"You seem not to care about cameos," said Will, seating himself at some
distance from her, and observing her while she closed the cases.
"No, frankly, I don't think them a great object in life," said Dorothea
"I fear you are a heretic about art generally. How is that? I should
have expected you to be very sensitive to the beautiful everywhere."
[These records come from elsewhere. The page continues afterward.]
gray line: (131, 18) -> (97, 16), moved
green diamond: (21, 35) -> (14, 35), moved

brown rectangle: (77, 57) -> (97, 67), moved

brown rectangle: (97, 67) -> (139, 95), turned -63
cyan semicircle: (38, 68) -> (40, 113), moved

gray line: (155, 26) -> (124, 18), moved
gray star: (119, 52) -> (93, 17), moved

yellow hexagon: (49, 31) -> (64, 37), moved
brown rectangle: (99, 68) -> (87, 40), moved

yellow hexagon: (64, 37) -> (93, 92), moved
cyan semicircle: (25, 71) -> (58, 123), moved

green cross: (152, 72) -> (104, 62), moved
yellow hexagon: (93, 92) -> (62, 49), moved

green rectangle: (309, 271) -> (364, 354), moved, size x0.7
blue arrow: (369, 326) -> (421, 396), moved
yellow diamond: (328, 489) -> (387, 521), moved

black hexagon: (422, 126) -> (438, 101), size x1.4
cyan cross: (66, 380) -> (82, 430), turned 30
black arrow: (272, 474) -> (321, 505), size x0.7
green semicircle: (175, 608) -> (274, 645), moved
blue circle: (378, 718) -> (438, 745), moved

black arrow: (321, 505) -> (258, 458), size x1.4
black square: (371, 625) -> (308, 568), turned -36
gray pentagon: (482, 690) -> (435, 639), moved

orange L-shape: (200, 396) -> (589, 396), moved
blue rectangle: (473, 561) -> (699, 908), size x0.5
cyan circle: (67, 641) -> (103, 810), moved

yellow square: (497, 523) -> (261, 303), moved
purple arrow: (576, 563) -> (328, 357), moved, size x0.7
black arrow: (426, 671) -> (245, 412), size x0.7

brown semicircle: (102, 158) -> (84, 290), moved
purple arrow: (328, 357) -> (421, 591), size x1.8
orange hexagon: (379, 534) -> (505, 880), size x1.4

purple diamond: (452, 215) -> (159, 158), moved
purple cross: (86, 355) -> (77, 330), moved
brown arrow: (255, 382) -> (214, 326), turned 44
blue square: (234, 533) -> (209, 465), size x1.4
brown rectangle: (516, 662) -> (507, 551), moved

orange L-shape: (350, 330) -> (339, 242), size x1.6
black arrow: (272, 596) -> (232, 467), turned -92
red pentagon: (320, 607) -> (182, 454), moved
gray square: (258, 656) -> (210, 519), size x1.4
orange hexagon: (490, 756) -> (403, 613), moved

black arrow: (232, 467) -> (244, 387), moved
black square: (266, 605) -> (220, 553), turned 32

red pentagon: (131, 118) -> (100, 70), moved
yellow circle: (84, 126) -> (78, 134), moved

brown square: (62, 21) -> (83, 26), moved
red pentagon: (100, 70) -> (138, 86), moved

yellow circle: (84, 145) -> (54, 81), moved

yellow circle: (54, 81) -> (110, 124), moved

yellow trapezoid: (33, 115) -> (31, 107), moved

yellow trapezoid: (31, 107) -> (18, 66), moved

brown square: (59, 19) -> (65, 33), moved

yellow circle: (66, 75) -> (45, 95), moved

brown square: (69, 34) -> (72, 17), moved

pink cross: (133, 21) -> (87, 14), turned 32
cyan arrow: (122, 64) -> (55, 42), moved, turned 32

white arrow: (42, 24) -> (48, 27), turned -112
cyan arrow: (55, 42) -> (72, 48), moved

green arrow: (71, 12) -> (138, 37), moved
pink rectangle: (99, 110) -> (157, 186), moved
"I suppose I am dull about many things," said Dorothea, simply. "I
should like to make life beautiful--I mean everybody's life. And then
all this immense expense of art, that seems somehow to lie outside life
and make it no better for the world, pains one. It spoils my enjoyment
of anything when I am made to think that most people are shut out from
it."
"I call that the fanaticism of sympathy," said Will, impetuously. "You
might say the same of landscape, of poetry, of all refinement. If you
carried it out you ought to be miserable in your own goodness, and turn
evil that you might have no advantage over others. The best piety is
to enjoy--when you can. You are doing the most then to save the
earth's character as an agreeable planet. And enjoyment radiates. It
is of no use to try and take care of all the world; that is being taken
care of when you feel delight--in art or in anything else. Would you
turn all the youth of the world into a tragic chorus, wailing and
moralizing over misery? I suspect that you have some false belief in
the virtues of misery, and want to make your life a martyrdom." Will
had gone further than he intended, and checked himself. But Dorothea's
thought was not taking just the same direction as his own, and she
answered without any special emotion--
"Indeed you mistake me. I am not a sad, melancholy creature. I am
never unhappy long together. I am angry and naughty--not like Celia: I
have a great outburst, and then all seems glorious again. I cannot
help believing in glorious things in a blind sort of way. I should be
quite willing to enjoy the art here, but there is so much that I don't
know the reason of--so much that seems to me a consecration of ugliness
rather than beauty. The painting and sculpture may be wonderful, but
the feeling is often low and brutal, and sometimes even ridiculous.
Here and there I see what takes me at once as noble--something that I
might compare with the Alban Mountains or the sunset from the Pincian
Hill; but that makes it the greater pity that there is so little of the
best kind among all that mass of things over which men have toiled so."